> [YOUR OBJECTIVE] Read the entries that follow and give each one again precisely.

§

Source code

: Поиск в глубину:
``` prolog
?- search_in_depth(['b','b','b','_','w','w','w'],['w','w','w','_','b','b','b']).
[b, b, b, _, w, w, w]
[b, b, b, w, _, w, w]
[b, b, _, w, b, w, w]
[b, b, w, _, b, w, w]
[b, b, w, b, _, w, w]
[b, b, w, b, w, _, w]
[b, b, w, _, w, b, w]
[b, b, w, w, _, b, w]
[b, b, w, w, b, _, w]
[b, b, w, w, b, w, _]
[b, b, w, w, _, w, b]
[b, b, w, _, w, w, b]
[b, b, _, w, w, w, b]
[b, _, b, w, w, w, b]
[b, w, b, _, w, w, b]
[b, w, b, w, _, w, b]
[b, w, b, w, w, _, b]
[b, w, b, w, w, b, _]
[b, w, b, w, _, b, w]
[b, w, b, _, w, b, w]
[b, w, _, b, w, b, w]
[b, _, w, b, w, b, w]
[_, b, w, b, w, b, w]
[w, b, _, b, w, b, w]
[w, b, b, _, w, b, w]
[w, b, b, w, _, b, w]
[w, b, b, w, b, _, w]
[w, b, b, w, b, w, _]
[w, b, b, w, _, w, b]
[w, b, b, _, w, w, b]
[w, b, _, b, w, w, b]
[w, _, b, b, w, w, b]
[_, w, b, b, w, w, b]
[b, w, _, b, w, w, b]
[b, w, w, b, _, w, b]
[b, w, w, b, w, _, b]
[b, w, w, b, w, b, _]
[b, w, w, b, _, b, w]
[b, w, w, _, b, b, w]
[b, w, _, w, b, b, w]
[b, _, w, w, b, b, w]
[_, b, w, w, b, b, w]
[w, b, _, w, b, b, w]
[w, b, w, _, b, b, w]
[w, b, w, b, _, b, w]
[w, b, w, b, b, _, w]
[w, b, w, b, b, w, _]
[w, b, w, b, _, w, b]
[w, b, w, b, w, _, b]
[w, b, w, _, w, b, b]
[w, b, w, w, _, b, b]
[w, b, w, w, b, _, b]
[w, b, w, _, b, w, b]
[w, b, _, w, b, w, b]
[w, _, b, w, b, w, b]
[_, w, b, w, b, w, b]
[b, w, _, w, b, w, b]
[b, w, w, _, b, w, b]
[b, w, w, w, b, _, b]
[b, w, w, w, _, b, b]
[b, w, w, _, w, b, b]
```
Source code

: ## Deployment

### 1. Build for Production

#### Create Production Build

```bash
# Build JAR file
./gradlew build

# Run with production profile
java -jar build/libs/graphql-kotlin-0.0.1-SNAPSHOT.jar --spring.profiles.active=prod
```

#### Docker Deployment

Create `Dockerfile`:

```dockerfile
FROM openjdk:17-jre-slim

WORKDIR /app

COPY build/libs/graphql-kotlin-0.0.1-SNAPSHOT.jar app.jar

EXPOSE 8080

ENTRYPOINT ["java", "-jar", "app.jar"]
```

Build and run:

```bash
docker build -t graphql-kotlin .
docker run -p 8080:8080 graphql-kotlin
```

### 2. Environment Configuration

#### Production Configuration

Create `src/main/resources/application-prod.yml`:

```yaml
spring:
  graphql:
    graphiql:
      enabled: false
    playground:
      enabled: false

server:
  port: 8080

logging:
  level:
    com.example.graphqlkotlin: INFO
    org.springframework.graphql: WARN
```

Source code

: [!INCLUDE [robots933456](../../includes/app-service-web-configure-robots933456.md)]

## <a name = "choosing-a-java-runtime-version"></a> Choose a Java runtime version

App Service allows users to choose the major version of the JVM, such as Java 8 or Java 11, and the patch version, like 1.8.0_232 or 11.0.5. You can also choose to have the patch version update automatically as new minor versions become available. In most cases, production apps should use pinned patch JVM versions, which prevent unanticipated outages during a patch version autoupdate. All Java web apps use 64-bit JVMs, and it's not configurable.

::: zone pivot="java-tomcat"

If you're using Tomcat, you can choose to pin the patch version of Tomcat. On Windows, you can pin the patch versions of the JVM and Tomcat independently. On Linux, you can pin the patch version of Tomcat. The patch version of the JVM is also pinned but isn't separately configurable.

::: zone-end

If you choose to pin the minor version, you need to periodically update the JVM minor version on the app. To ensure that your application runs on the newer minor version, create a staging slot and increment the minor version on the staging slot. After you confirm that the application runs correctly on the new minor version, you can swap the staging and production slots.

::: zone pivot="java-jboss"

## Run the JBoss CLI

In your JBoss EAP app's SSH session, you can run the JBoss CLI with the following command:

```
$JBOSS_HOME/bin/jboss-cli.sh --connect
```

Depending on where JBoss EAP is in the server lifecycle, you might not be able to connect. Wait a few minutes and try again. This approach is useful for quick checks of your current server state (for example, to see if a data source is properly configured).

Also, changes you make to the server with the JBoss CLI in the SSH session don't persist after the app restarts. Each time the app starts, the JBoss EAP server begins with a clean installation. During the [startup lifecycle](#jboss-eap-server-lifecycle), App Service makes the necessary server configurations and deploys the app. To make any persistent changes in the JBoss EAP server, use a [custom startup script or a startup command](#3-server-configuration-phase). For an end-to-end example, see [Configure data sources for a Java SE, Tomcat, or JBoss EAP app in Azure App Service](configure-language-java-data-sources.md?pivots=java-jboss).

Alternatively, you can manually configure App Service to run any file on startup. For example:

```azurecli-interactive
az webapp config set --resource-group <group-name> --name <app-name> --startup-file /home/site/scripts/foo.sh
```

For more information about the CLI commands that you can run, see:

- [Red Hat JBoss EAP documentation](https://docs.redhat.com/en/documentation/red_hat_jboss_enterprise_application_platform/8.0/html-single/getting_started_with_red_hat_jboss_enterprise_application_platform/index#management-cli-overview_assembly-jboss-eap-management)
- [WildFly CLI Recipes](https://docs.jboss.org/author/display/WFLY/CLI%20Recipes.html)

§

> [RESULT OF THIS TASK]
Source code

: Поиск в глубину:
``` prolog
?- search_in_depth(['b','b','b','_','w','w','w'],['w','w','w','_','b','b','b']).
[b, b, b, _, w, w, w]
[b, b, b, w, _, w, w]
[b, b, _, w, b, w, w]
[b, b, w, _, b, w, w]
[b, b, w, b, _, w, w]
[b, b, w, b, w, _, w]
[b, b, w, _, w, b, w]
[b, b, w, w, _, b, w]
[b, b, w, w, b, _, w]
[b, b, w, w, b, w, _]
[b, b, w, w, _, w, b]
[b, b, w, _, w, w, b]
[b, b, _, w, w, w, b]
[b, _, b, w, w, w, b]
[b, w, b, _, w, w, b]
[b, w, b, w, _, w, b]
[b, w, b, w, w, _, b]
[b, w, b, w, w, b, _]
[b, w, b, w, _, b, w]
[b, w, b, _, w, b, w]
[b, w, _, b, w, b, w]
[b, _, w, b, w, b, w]
[_, b, w, b, w, b, w]
[w, b, _, b, w, b, w]
[w, b, b, _, w, b, w]
[w, b, b, w, _, b, w]
[w, b, b, w, b, _, w]
[w, b, b, w, b, w, _]
[w, b, b, w, _, w, b]
[w, b, b, _, w, w, b]
[w, b, _, b, w, w, b]
[w, _, b, b, w, w, b]
[_, w, b, b, w, w, b]
[b, w, _, b, w, w, b]
[b, w, w, b, _, w, b]
[b, w, w, b, w, _, b]
[b, w, w, b, w, b, _]
[b, w, w, b, _, b, w]
[b, w, w, _, b, b, w]
[b, w, _, w, b, b, w]
[b, _, w, w, b, b, w]
[_, b, w, w, b, b, w]
[w, b, _, w, b, b, w]
[w, b, w, _, b, b, w]
[w, b, w, b, _, b, w]
[w, b, w, b, b, _, w]
[w, b, w, b, b, w, _]
[w, b, w, b, _, w, b]
[w, b, w, b, w, _, b]
[w, b, w, _, w, b, b]
[w, b, w, w, _, b, b]
[w, b, w, w, b, _, b]
[w, b, w, _, b, w, b]
[w, b, _, w, b, w, b]
[w, _, b, w, b, w, b]
[_, w, b, w, b, w, b]
[b, w, _, w, b, w, b]
[b, w, w, _, b, w, b]
[b, w, w, w, b, _, b]
[b, w, w, w, _, b, b]
[b, w, w, _, w, b, b]
```
Source code

: ## Deployment

### 1. Build for Production

#### Create Production Build

```bash
# Build JAR file
./gradlew build

# Run with production profile
java -jar build/libs/graphql-kotlin-0.0.1-SNAPSHOT.jar --spring.profiles.active=prod
```

#### Docker Deployment

Create `Dockerfile`:

```dockerfile
FROM openjdk:17-jre-slim

WORKDIR /app

COPY build/libs/graphql-kotlin-0.0.1-SNAPSHOT.jar app.jar

EXPOSE 8080

ENTRYPOINT ["java", "-jar", "app.jar"]
```

Build and run:

```bash
docker build -t graphql-kotlin .
docker run -p 8080:8080 graphql-kotlin
```

### 2. Environment Configuration

#### Production Configuration

Create `src/main/resources/application-prod.yml`:

```yaml
spring:
  graphql:
    graphiql:
      enabled: false
    playground:
      enabled: false

server:
  port: 8080

logging:
  level:
    com.example.graphqlkotlin: INFO
    org.springframework.graphql: WARN
```

Source code

: [!INCLUDE [robots933456](../../includes/app-service-web-configure-robots933456.md)]

## <a name = "choosing-a-java-runtime-version"></a> Choose a Java runtime version

App Service allows users to choose the major version of the JVM, such as Java 8 or Java 11, and the patch version, like 1.8.0_232 or 11.0.5. You can also choose to have the patch version update automatically as new minor versions become available. In most cases, production apps should use pinned patch JVM versions, which prevent unanticipated outages during a patch version autoupdate. All Java web apps use 64-bit JVMs, and it's not configurable.

::: zone pivot="java-tomcat"

If you're using Tomcat, you can choose to pin the patch version of Tomcat. On Windows, you can pin the patch versions of the JVM and Tomcat independently. On Linux, you can pin the patch version of Tomcat. The patch version of the JVM is also pinned but isn't separately configurable.

::: zone-end

If you choose to pin the minor version, you need to periodically update the JVM minor version on the app. To ensure that your application runs on the newer minor version, create a staging slot and increment the minor version on the staging slot. After you confirm that the application runs correctly on the new minor version, you can swap the staging and production slots.

::: zone pivot="java-jboss"

## Run the JBoss CLI

In your JBoss EAP app's SSH session, you can run the JBoss CLI with the following command:

```
$JBOSS_HOME/bin/jboss-cli.sh --connect
```

Depending on where JBoss EAP is in the server lifecycle, you might not be able to connect. Wait a few minutes and try again. This approach is useful for quick checks of your current server state (for example, to see if a data source is properly configured).

Also, changes you make to the server with the JBoss CLI in the SSH session don't persist after the app restarts. Each time the app starts, the JBoss EAP server begins with a clean installation. During the [startup lifecycle](#jboss-eap-server-lifecycle), App Service makes the necessary server configurations and deploys the app. To make any persistent changes in the JBoss EAP server, use a [custom startup script or a startup command](#3-server-configuration-phase). For an end-to-end example, see [Configure data sources for a Java SE, Tomcat, or JBoss EAP app in Azure App Service](configure-language-java-data-sources.md?pivots=java-jboss).

Alternatively, you can manually configure App Service to run any file on startup. For example:

```azurecli-interactive
az webapp config set --resource-group <group-name> --name <app-name> --startup-file /home/site/scripts/foo.sh
```

For more information about the CLI commands that you can run, see:

- [Red Hat JBoss EAP documentation](https://docs.redhat.com/en/documentation/red_hat_jboss_enterprise_application_platform/8.0/html-single/getting_started_with_red_hat_jboss_enterprise_application_platform/index#management-cli-overview_assembly-jboss-eap-management)
- [WildFly CLI Recipes](https://docs.jboss.org/author/display/WFLY/CLI%20Recipes.html)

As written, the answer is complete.